Write out the listing below character for character, though without its pictures.

Content starts

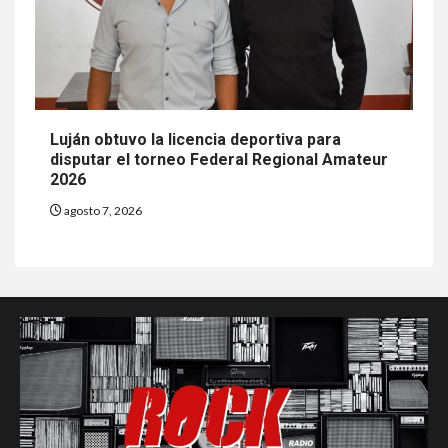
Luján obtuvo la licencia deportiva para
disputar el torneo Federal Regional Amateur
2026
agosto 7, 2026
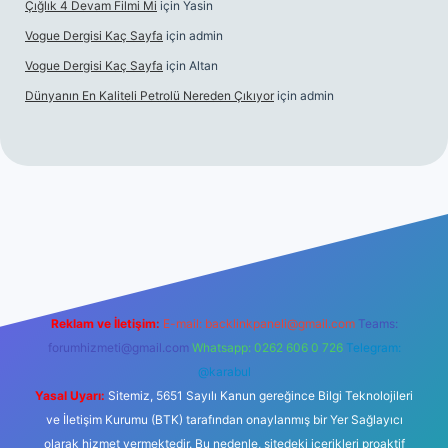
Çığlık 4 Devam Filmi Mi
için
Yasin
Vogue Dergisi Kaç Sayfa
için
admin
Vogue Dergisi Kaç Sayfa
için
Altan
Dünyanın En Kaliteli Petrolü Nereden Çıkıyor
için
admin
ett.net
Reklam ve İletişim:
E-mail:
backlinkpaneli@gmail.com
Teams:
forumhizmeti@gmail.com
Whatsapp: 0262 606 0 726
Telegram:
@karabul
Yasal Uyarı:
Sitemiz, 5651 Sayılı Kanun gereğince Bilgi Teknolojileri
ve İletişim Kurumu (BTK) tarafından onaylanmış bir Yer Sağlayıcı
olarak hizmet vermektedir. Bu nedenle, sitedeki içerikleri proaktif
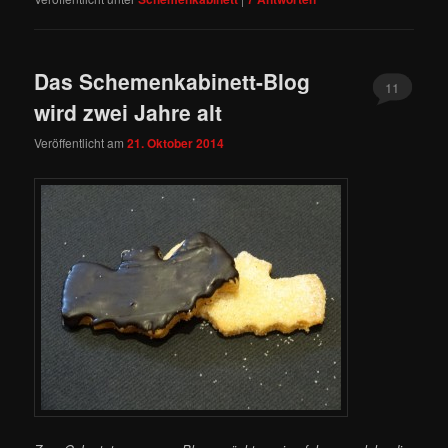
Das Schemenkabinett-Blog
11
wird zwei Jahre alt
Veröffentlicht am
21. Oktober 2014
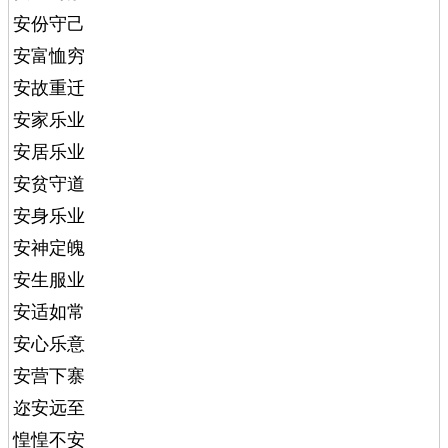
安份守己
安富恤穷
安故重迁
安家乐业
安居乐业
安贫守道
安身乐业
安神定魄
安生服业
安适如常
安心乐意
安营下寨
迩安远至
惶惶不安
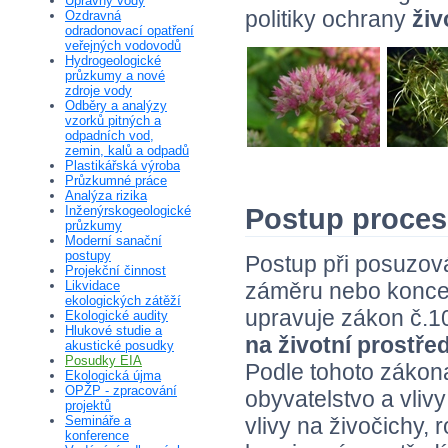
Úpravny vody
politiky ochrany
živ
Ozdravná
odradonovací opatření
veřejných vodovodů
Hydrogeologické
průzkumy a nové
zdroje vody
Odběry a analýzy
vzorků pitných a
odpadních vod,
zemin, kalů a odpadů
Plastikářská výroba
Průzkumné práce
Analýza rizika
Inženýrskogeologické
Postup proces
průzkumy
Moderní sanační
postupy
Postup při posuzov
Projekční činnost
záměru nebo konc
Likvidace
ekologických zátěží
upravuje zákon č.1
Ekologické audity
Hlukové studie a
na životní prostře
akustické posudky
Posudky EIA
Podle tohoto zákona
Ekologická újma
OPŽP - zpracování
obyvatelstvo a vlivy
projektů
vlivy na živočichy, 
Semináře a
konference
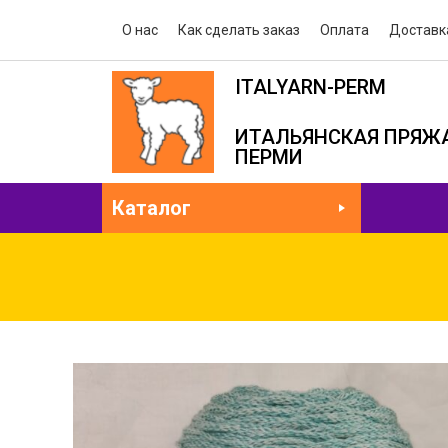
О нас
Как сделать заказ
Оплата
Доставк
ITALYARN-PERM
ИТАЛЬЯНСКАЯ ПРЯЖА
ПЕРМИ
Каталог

Content ends

### Result
Luján obtuvo la licencia deportiva para
disputar el torneo Federal Regional Amateur
2026
agosto 7, 2026
Çığlık 4 Devam Filmi Mi
için
Yasin
Vogue Dergisi Kaç Sayfa
için
admin
Vogue Dergisi Kaç Sayfa
için
Altan
Dünyanın En Kaliteli Petrolü Nereden Çıkıyor
için
admin
ett.net
Reklam ve İletişim:
E-mail:
backlinkpaneli@gmail.com
Teams:
forumhizmeti@gmail.com
Whatsapp: 0262 606 0 726
Telegram:
@karabul
Yasal Uyarı:
Sitemiz, 5651 Sayılı Kanun gereğince Bilgi Teknolojileri
ve İletişim Kurumu (BTK) tarafından onaylanmış bir Yer Sağlayıcı
olarak hizmet vermektedir. Bu nedenle, sitedeki içerikleri proaktif
Das Schemenkabinett-Blog
11
wird zwei Jahre alt
Veröffentlicht am
21. Oktober 2014
安份守己
安富恤穷
安故重迁
安家乐业
安居乐业
安贫守道
安身乐业
安神定魄
安生服业
安适如常
安心乐意
安营下寨
迩安远至
惶惶不安
Úpravny vody
politiky ochrany
živ
Ozdravná
odradonovací opatření
veřejných vodovodů
Hydrogeologické
průzkumy a nové
zdroje vody
Odběry a analýzy
vzorků pitných a
odpadních vod,
zemin, kalů a odpadů
Plastikářská výroba
Průzkumné práce
Analýza rizika
Inženýrskogeologické
Postup proces
průzkumy
Moderní sanační
postupy
Postup při posuzov
Projekční činnost
záměru nebo konc
Likvidace
ekologických zátěží
upravuje zákon č.1
Ekologické audity
Hlukové studie a
na životní prostře
akustické posudky
Posudky EIA
Podle tohoto zákona
Ekologická újma
OPŽP - zpracování
obyvatelstvo a vlivy
projektů
vlivy na živočichy, 
Semináře a
konference
О нас
Как сделать заказ
Оплата
Доставк
ITALYARN-PERM
ИТАЛЬЯНСКАЯ ПРЯЖА
ПЕРМИ
Каталог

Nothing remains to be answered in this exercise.